Trump Administration Threats to Investigate Social Media Companies Draws Criticism

There is a growing movement within the Trump administration to take on social media companies over perceived anti-conservative bias, which is triggering criticism from free speech advocates.

(1) The Trump Administration Draws Battle Lines

After Alex Jones and his Infowars websites began getting banned by social media sites for violating their terms of service for promoting hate speech and violence, President Trump took to Twitter to claim that social media sites were discriminating against conservative voices.

Earlier this month, as a House Committee had the social media companies testify on this alleged bias, the Justice Department announced that Attorney General Jeff Sessions was

convening a meeting with a number of state attorneys general this month to discuss a growing concern that these companies may be hurting competition and intentionally stifling the free exchange of ideas on their platforms.

The political nature of this meeting became apparent when initially only Republican state Attorney Generals were invited, although now Democratic Attorney Generals have been invited to this September 25th meeting.

In addition, the White House is attempting to distance itself from a leaked draft of an Executive Order urging agencies to report and investigate alleged social media bias:

Section 2. Agency Responsibilities. (a) Executive departments and agencies with authorities that could be used to enhance competition among online platforms (agencies) shall, where consistent with other laws, use those authorities to promote competition and ensure that no online platform exercises market power in a way that harms consumers, including through the exercise of bias.

(b) Agencies with authority to investigate anticompetitive conduct shall thoroughly investigate whether any online platform has acted in violation of the antitrust laws, as defined in subsection (a) of the first section of the Clayton Act, 15 U.S.C. § 12, or any other law intended to protect competition.

(c) Should an agency learn of possible or actual anticompetitive conduct by a platform that the agency lacks the authority to investigate and/or prosecute, the matter should be referred to the Antitrust Division of the Department of Justice and the Bureau of Competition of the Federal Trade Commission.

The White House claims the draft “is not the result of an official White House policymaking process.”

Now on the eve of Session’s meeting with the state AGs, a group of internet policy think tanks, advocacy groups and a leading academic have spoken out about the dangers underlying this meeting in a letter to Attorney General Sessions.

(2) The Premise of the Meeting in False and Not a Proper Area for Regulation

The letter both disputes the claim on social media political bias and the legitimacy of the government investigation of it.

The President and congressional Republicans have offered a series of anecdotes of conservatives suffering because of (mainly algorithmic, automated) content moderation practices — but no evidence of systemic political bias. Academic research has found no political bias in news recommendation engines — the principal focus of the President’s complaint. Regardless, even if evidence of such editorial bias existed, the First Amendment protects the exercise of  editorial discretion, however “biased.”

The letter also expressed concerns that the potential investigations were being announced as a means of impermissibly strong-arming and intimidating social media platforms.

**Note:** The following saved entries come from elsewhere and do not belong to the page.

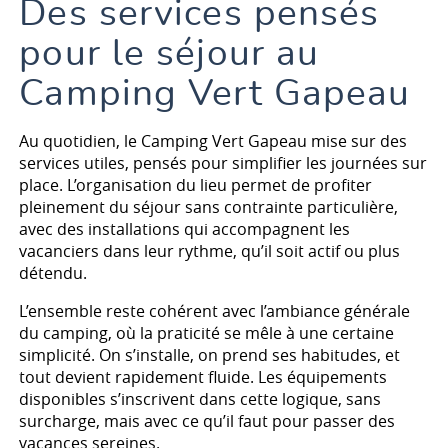
Des services pensés
Les infos pratiques
pour le séjour au
Camping Vert Gapeau
Au quotidien, le Camping Vert Gapeau mise sur des
services utiles, pensés pour simplifier les journées sur
place. L’organisation du lieu permet de profiter
pleinement du séjour sans contrainte particulière,
avec des installations qui accompagnent les
vacanciers dans leur rythme, qu’il soit actif ou plus
détendu.
L’ensemble reste cohérent avec l’ambiance générale
du camping, où la praticité se mêle à une certaine
simplicité. On s’installe, on prend ses habitudes, et
tout devient rapidement fluide. Les équipements
disponibles s’inscrivent dans cette logique, sans
surcharge, mais avec ce qu’il faut pour passer des
vacances sereines.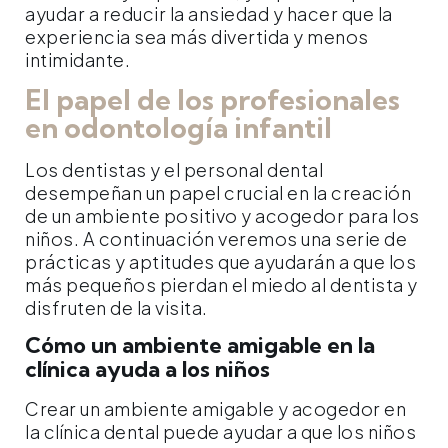
ayudar a reducir la ansiedad y hacer que la
experiencia sea más divertida y menos
intimidante.
El papel de los profesionales
en odontología infantil
Los dentistas y el personal dental
desempeñan un papel crucial en la creación
de un ambiente positivo y acogedor para los
niños. A continuación veremos una serie de
prácticas y aptitudes que ayudarán a que los
más pequeños pierdan el miedo al dentista y
disfruten de la visita.
Cómo un ambiente amigable en la
clínica ayuda a los niños
Crear un ambiente amigable y acogedor en
la clínica dental puede ayudar a que los niños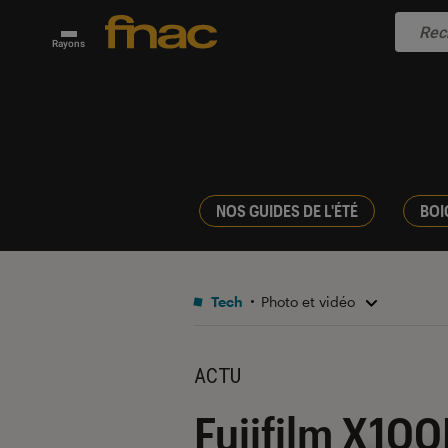
Rayons
NOS GUIDES DE L'ÉTÉ
BOI
Tech
Photo et vidéo
ACTU
Fujifilm X100F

The letter also noted that it was ironic that after successfully defeating the “Fairness Doctrine” in broadcast media, conservatives were now, in essence, seeking to revive it for this new platform.

(2) Antitrust Investigations Must Be Based on Economic Harms, Not Content

The letter also makes clear this is not an antitrust issue.

While no clear antitrust harms have been alleged yet in this area, it is true that media companies are not immune from antitrust suit. However, “the First Amendment does not allow antitrust claims to be predicated solely on protected speech.” Thus, antitrust suits against web platforms — even against “virtual monopolies” — must be grounded in economic harms to competition, not the exercise of editorial discretion.

The letter was signed by TechFreedom; Lincoln Network; The Copia Institute;
Iain Murray, VP for Strategy and Senior Fellow, Competitive Enterprise Institute (CEI); Engine Advocacy; Information Technology and Innovation Foundation (ITIF); Jason Pye, Vice President of Legislative Affairs, FreedomWorks; Lisa B. Nelson, the CEO of the American Legislative Exchange Council; Prof. Eric Goldman, Santa Clara University School of Law.